Daha sonra kürsüye gelen NEÜ Rektörü Prof. Dr. Muzaffer Şeker, uluslararası alanda her şeyin kayıt içine alındığı ve yazılımla kuşatılmış şekilde yürütüldüğü bir rekabet dünyası içerisinde ülkemizin ayakta durmaya, bireyi ve devleti korumak için belirgin tedbirleri almaya gayret ettiğini ifade etti. "Eğer kamu adına siber güvenlikle ilgili gerekli takibatlar ve analizler sağlıklı yapılabilseydi sanırım 15 Temmuz'u yaşamazdık" diyen Rektör Şeker, geçmişten ders çıkarıp gerekli adımların atılmasının önemli olduğunu söyledi.
Bilgi Teknolojileri ve İletişim Kurumu Başkan Yardımcısı Dr. Ahmet Kılıç, siber saldırıların dikkatsiz davranıldığında toplumun tüm kesimlerini hedef aldığını ve engellemek için farkındalık oluşturmanın gerekli olduğunu belirtti. Bin 170 adet zararlı bağlantı olan site olduğunu ve bu siteleri yayınladıklarını kaydeden Kılıç, kişisel bilgilerin sosyal medyada ve diğer sitelerde yayınlandığını, bu bilgilerin kötü amaçlar için kullanılabileceğini hatırlatan Kılıç, "Araba motorundan çok yerli arama motoruna, tarayıcılara ihtiyacımız var. 15 Temmuz'da fiziki ortamda gerçekleştiremediklerini siber ortamda gerçekleştirmeye çalıştılar. 15 Temmuz'dan çok ders aldık. 15 Temmuz sonrasında siber saldırılarda ciddi artış oldu." dedi.
"Yerli ve milli ürünlerin sayısının artması gerekiyor"
TÜBİTAK BİLGEM Başkanı Prof. Dr. Hacı Ali Mantar ise, sosyal mühendisliğin yeni bir kavram olmadığını ve bilişim teknolojileri ile sınırlı olmadığını, insanlık tarihi boyunca var olduğunu ve devam edeceğini ifade etti. "Sosyal mühendislik çok da değişmemiştir. Amaç aynı, enstrümanlar değişmiştir. İnternetin hayatın her alanına girmiş olmasından dolayı sosyal mühendislik bu fırsatları çok iyi kullanıp amacına ulaşmak için çeşitli çalışmalar yapmaktadır. Birçok alanda internet kullanılmaktadır. Toplumdaki farkındalığın artırılması gerekiyor. Kişisel verilerin korunması kanununun çok önemli kazanımları olacak. Uygulandığında ciddi sorunlar çözülecek" diyen Prof. Dr. Mantar, güvenlik riskinin yüzde 95'nin insanların önemsiz olarak gördüğü hatalardan kaynaklandığını vurguladı. Yerli ve milli ürünlerin sayısının artmasının gerekliliğine dikkat çeken Mantar, sosyal medya platformlarının milli versiyonunu yapmanın mümkün olduğunu kaydetti.
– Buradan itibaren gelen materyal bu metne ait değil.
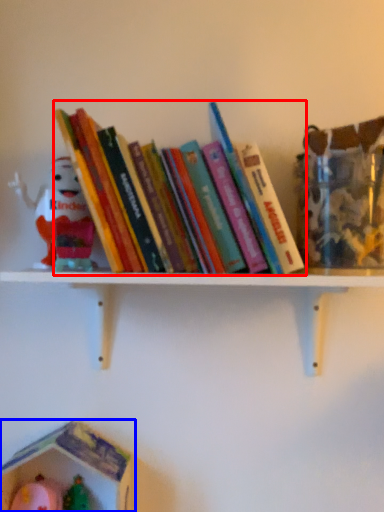
Question: Among these objects, which one is nearest to the camera, book (highlighted by a red box) or toy (highlighted by a blue box)?

Choices:
 (A) book
 (B) toy

Answer: (A)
İTÜ Bilgisayar Mühendisliği Öğretim Üyesi Prof. Dr. Eşref Adalı da "Bilişim Uzayında Dolandırıcılık" konulu sunumunda soygunların içeriden ve dışarıdan olmak üzere ikiye ayrıldığını ve yüzde 80'inin içeriden yüzde 20'sinin dışarıdan olduğunu kaydetti. İnternet bankacılığında bankanın adını tam yazarak siteye girilmesi gerektiğini belirten Adalı, arama motorundan aratıp bankanın sitesine girmenin yanlış olduğunu ve güvenliği tehdit ettiğini kaydetti.
Programın açılış bölümü teşekkür plaketi takdimiyle sona erdi.